→ Problem: Reproduce every line of the listing below word for word, omitting the pictures.

[Recorded data]

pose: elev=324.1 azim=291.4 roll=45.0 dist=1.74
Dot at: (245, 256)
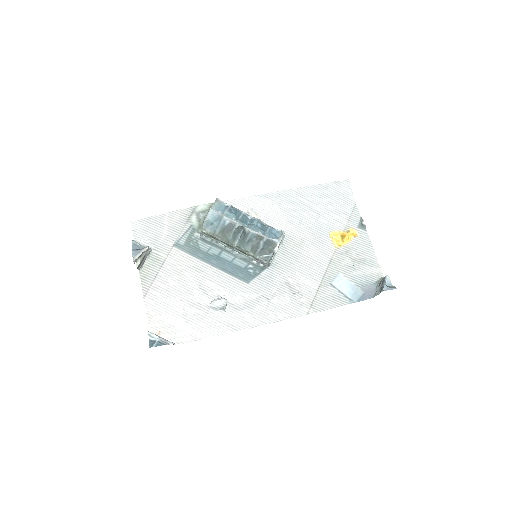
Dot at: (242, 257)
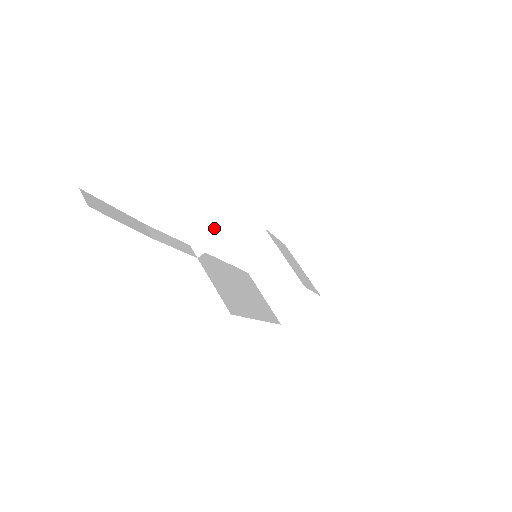
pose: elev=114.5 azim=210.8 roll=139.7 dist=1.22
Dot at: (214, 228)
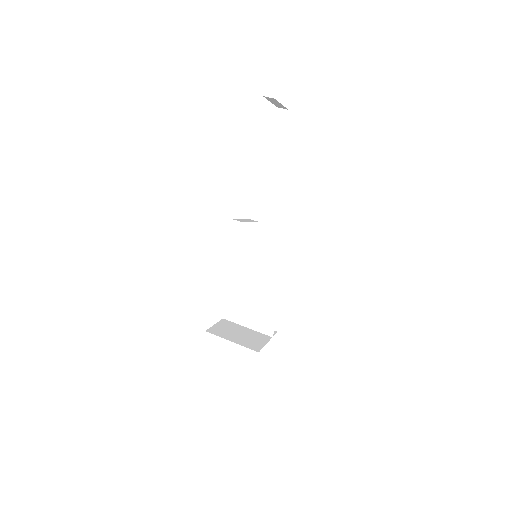
Dot at: (240, 219)
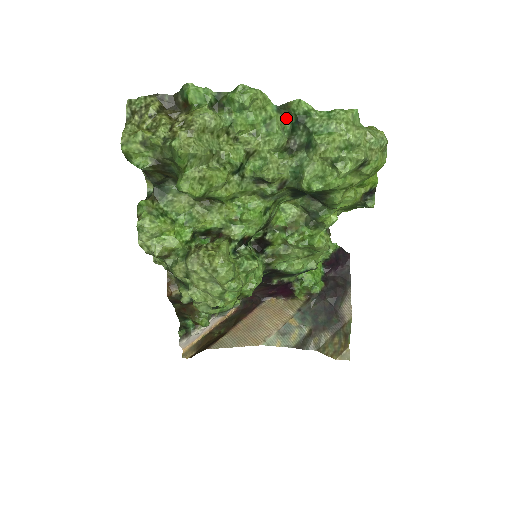
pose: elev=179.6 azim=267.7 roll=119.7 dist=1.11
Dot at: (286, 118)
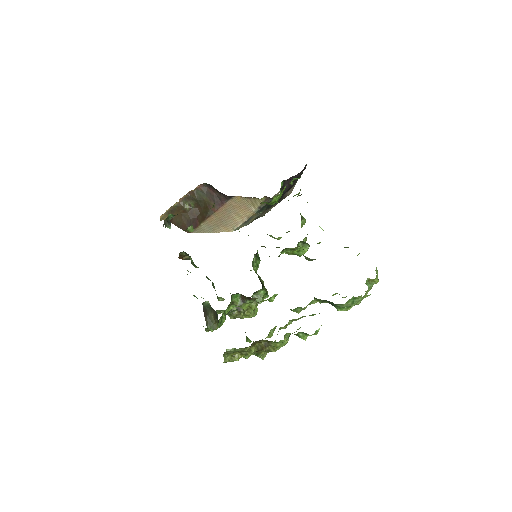
Dot at: occluded
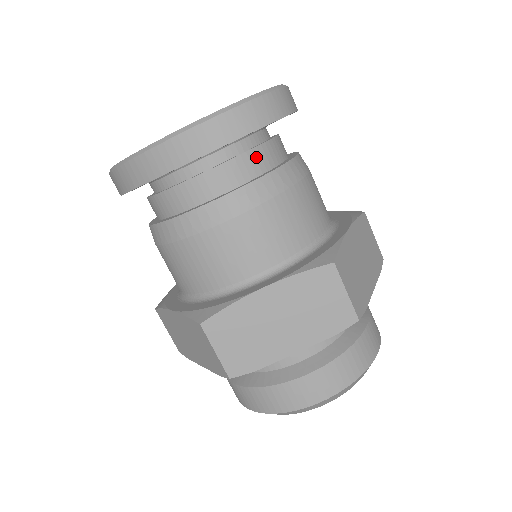
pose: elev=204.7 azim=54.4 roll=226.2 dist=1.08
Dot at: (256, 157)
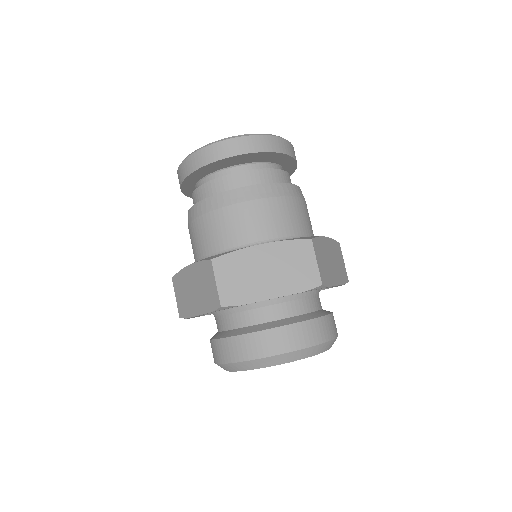
Dot at: (220, 183)
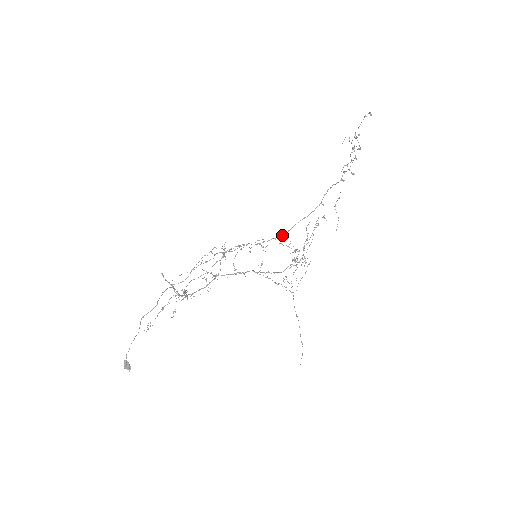
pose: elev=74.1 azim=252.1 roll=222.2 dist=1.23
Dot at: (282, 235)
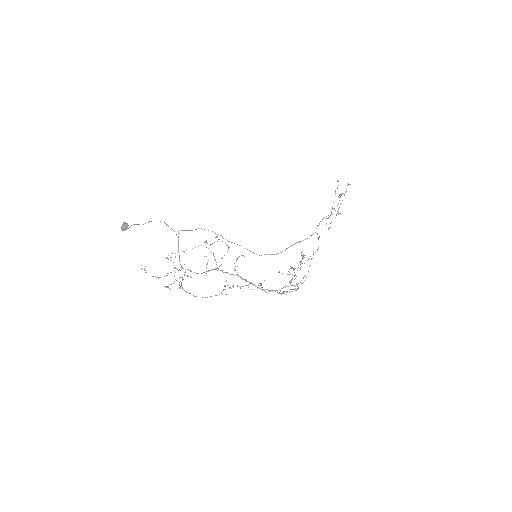
Dot at: (281, 252)
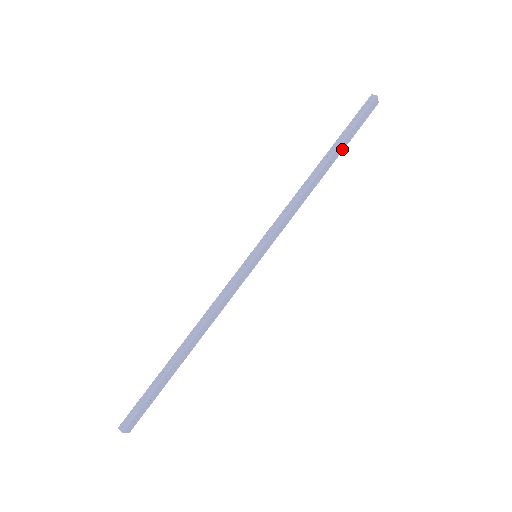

→ Worked solution:
pose: elev=324.1 azim=291.4 roll=45.0 dist=1.74
Dot at: (245, 256)
Dot at: (242, 257)
pose: elev=114.5 azim=210.8 roll=139.7 dist=1.22
Dot at: (214, 228)
Dot at: (240, 219)
pose: elev=179.6 azim=267.7 roll=119.7 dist=1.11
Dot at: (286, 118)
Dot at: occluded
pose: elev=204.7 azim=54.4 roll=226.2 dist=1.08
Dot at: (256, 157)
Dot at: (220, 183)
pose: elev=74.1 azim=252.1 roll=222.2 dist=1.23
Dot at: (282, 235)
Dot at: (281, 252)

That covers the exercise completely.